Google testing tablet version of Chrome OS
Source: Google According to a report from CNET, Google has started testing a tablet version of its Chrome OS, the company's browser-based operating system. To date, the OS has only appeared on laptop devices, but, as CNET points out, Google itself created mock-ups of a Chrome OS tablet over a year ago.
Several changes to the Chrome and Chrome OS source code from March and April show that internal development on tablet compatibility has already begun. These include references to virtual keyboard for on-screen touch input and also to "CrOS Touch", as opposed to just CrOS as before, in the text for the User-Agent string: a comment notes that this lets websites that are already customizing for tablet experiences easily adapt to support tablet ChromeOS devices." Additionally, further work has been done to make the browser more touch-friendly. UI Concepts for a Chrome OS tablet, including image renders and a short video, are available on dev.chromium.org.
Google first announced Chrome OS in July of 2009, noting that it was aimed at laptop PCs and netbooks; source code for Chrome OS was first released later that year in November. The OS features a lightweight architecture based around a Linux kernel running a "new windowing system" which in turn runs a version of the company's Chrome web browser.

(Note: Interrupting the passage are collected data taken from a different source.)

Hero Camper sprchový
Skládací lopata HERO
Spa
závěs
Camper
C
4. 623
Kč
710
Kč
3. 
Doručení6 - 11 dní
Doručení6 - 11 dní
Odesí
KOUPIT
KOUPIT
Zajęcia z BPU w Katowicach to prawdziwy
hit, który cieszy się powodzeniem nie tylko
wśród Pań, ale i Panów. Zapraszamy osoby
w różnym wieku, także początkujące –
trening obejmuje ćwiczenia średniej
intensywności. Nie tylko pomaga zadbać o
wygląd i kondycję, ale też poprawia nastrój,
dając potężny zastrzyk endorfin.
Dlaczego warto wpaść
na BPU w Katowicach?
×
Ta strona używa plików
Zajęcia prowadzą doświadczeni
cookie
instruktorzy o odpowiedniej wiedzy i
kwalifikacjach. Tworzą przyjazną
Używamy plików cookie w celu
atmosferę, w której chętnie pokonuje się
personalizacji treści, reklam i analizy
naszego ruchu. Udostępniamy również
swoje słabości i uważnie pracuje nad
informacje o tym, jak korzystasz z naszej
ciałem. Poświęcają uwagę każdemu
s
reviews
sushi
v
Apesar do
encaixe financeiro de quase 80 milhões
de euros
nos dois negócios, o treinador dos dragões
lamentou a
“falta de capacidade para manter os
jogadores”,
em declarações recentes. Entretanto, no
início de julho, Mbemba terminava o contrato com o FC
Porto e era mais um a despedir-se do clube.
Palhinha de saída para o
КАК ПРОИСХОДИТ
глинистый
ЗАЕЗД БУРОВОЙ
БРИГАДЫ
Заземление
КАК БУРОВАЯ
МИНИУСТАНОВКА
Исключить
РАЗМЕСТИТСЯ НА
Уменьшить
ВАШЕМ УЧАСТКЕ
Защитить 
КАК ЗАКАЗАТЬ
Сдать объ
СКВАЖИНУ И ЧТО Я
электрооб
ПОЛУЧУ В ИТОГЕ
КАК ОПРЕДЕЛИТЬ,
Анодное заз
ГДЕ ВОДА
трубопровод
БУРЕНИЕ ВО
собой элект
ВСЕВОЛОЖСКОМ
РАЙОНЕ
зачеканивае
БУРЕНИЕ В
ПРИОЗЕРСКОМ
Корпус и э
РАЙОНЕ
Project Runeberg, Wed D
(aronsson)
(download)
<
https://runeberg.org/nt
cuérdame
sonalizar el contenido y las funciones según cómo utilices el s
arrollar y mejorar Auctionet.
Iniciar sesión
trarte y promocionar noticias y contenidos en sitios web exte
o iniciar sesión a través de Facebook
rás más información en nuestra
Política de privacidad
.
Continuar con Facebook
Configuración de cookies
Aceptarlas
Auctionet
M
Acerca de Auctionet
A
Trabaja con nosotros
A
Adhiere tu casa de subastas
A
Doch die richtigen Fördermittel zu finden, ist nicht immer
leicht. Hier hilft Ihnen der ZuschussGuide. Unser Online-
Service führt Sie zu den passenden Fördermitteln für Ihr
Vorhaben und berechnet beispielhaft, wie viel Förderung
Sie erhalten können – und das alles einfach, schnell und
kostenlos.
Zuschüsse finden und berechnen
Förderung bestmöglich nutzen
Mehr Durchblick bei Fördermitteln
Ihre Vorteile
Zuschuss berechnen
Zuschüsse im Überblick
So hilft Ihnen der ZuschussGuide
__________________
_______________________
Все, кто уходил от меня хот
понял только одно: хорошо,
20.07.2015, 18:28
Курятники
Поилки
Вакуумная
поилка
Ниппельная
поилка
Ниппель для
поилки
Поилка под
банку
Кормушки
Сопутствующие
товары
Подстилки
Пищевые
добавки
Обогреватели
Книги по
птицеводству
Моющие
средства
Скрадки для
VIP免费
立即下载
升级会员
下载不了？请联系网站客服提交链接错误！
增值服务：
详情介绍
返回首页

In December of last year, Google started issuing a limited number of notebooks aimed at developers and testers that included the Chrome OS. The notebook was known as Cr-48, a symbol for a rare chromium isotope, featured a 12.1-inch display, a large touch pad, a built-in 3G data connection, a webcam, 802.11n Wi-Fi functionality and a full size keyboard (without CAPS LOCK and function keys, as Google pointed out). A retail device running Chrome OS has yet to ship, however; initial devices are expected to arrive this summer.